SUPPLIED TEXT:
Public companies may allow employees to sell all their options in one transaction. Once the purchase price, taxes, and fees are subtracted, the employee can keep the rest as profit.
Other purchasing methods exist, especially for non-publicly traded companies, including traditional loans and nonrecourse financing. In these cases, the employee must repay the loan plus interest and any associated fees.
One of the more important considerations when exercising a stock option is the tax implications. Depending on the type of option—incentive stock options (ISO) or non-qualified stock (NSO)—alternative minimum tax (AMT), ordinary income tax, and the lower long-term capital gains taxes are part of the process.
ISOs generally are eligible to receive more favorable tax treatment than other types of employee stock options. With ISOs, the exercise isn’t a taxable event. Still, some higher earners will have to make AMT adjustments based on the difference between the current market price and the exercise price. The federal AMT tax rate is 26% to 28% versus a maximum of 20% for long-term capital gains as of 2022.
When it comes to selling, ISOs must be held for two years from the date they are granted and at least one year from the exercise date to receive long-term capital gains status.

SUPPLIED INFORMATION:
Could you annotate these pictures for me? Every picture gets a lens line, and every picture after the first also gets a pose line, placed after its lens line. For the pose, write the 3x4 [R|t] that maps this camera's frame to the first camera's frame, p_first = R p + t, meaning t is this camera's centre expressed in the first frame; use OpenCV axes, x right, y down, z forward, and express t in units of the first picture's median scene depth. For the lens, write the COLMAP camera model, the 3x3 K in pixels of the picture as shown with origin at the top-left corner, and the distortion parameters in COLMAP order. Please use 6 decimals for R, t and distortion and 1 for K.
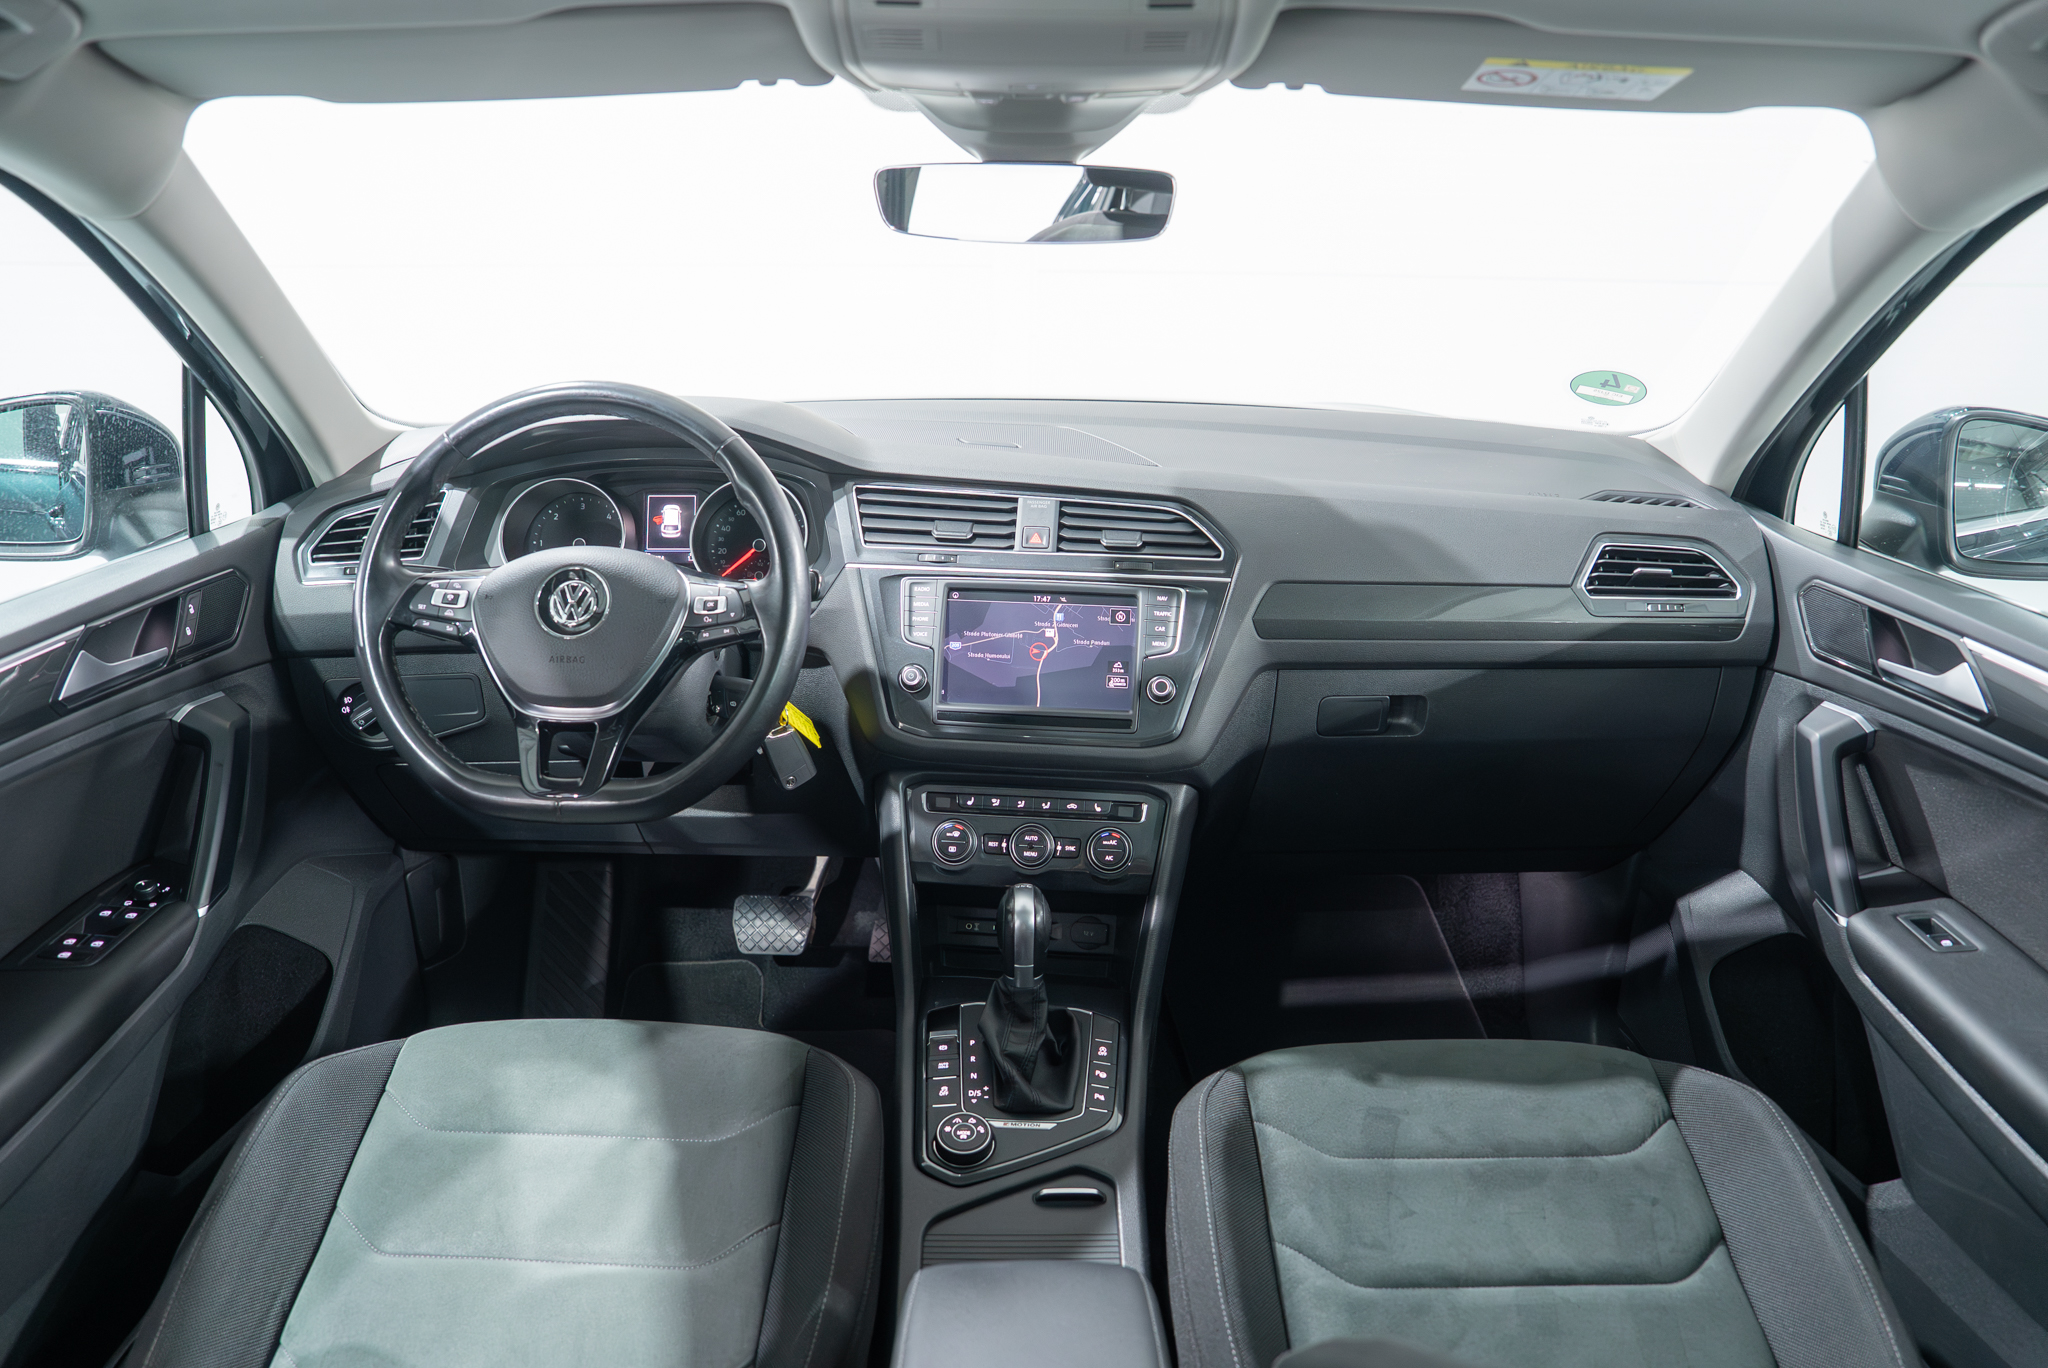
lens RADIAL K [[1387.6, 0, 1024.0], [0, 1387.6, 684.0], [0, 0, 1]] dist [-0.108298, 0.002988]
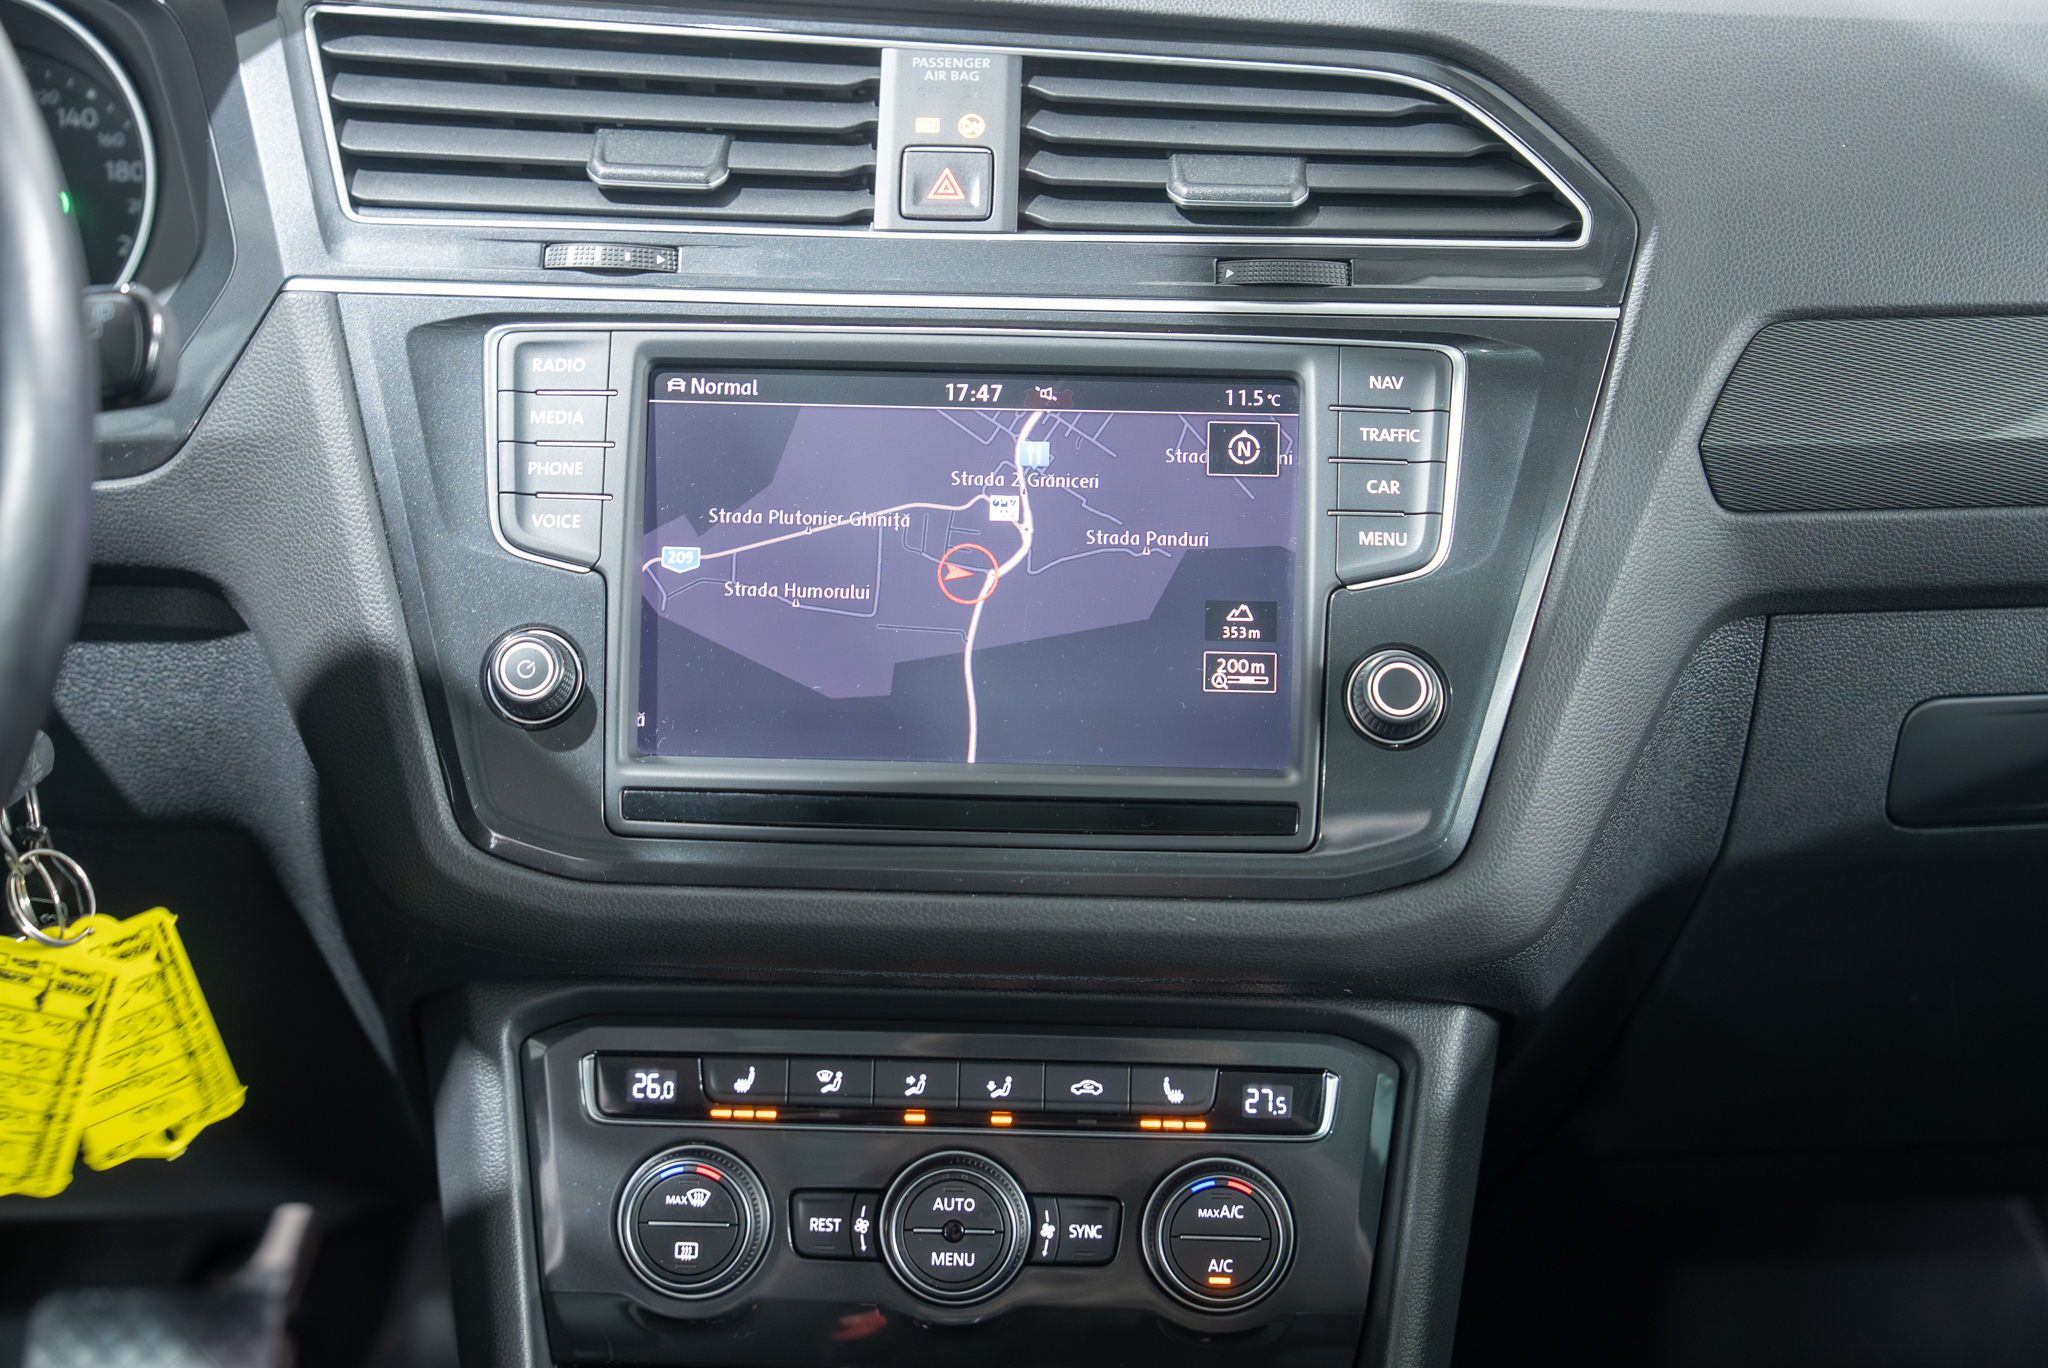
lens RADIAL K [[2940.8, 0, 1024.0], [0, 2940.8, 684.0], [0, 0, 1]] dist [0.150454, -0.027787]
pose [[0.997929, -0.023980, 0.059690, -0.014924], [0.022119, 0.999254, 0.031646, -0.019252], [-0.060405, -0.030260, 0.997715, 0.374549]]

SET OF TASKS:
- 1) Summarize the passage on employee stock options in two sentences.
- 2) Carry on the passage on employee stock options from the point where it stops.

ANSWERS FOR EACH ITEM:
- 1) Employees of public companies may be allowed to sell all their options in one transaction and keep what is left after the purchase price, taxes, and fees as profit, while other purchasing methods, such as traditional loans and nonrecourse financing, require repaying the loan plus interest and fees. Tax implications are an important consideration, and ISOs generally get more favorable treatment than other employee stock options, since exercising them isn't a taxable event and holding them two years from the grant date and at least one year from exercise qualifies them for long-term capital gains status.

- 2)
With an NSO, a taxable event occurs at the moment the option is exercised. The tax is levied on the value above the grant price. The difference between the exercise price and the market value of the shares is considered ordinary income for tax purposes. For instance, if a stock price rose from $20 to $60 at the time of exercise, then income taxes would be owed on the $40 per share gain.
If an employee sells the shares at the time of exercise, no additional taxes will occur. But if they hold and sell later for an additional profit, more taxes are owed. If the employee sells within a year, short term capital gains tax rates—which top out at 37%—apply. Holding onto shares for at least one year after exercising them means they qualify for the lower long-term capital gains tax rate when shares are sold.
In some cases, option holders may be able to exercise before the options are fully vested. This is called an early exercise. Whether it’s an available option will be spelled out in an ESO plan at the time the options are granted.
An early exercise of an ISO qualifies for favorable tax treatment, but the shares must be held at least two years after the initial option grant date and one year after exercising. For NSOs, early exercising triggers the start of the one year holding period, thus allowing for lower long-term capital gains tax when the employee sells.
Some companies will allow early exercise upon granting. In this case, no taxes are required as long as the market value is equal to the exercise price (meaning no profit has been realized). However, a tax form 83(b) must be filed with the IRS within 30 days of the election time to avoid unwanted tax issues.
Timing is the key factor in exercising stock options. Vesting schedules generally last from one to four or five years and the options usually are valid for 10 years after they vest, or until the employee leaves the company, which usually starts the clock on a 90 day window to exercise before the options are canceled.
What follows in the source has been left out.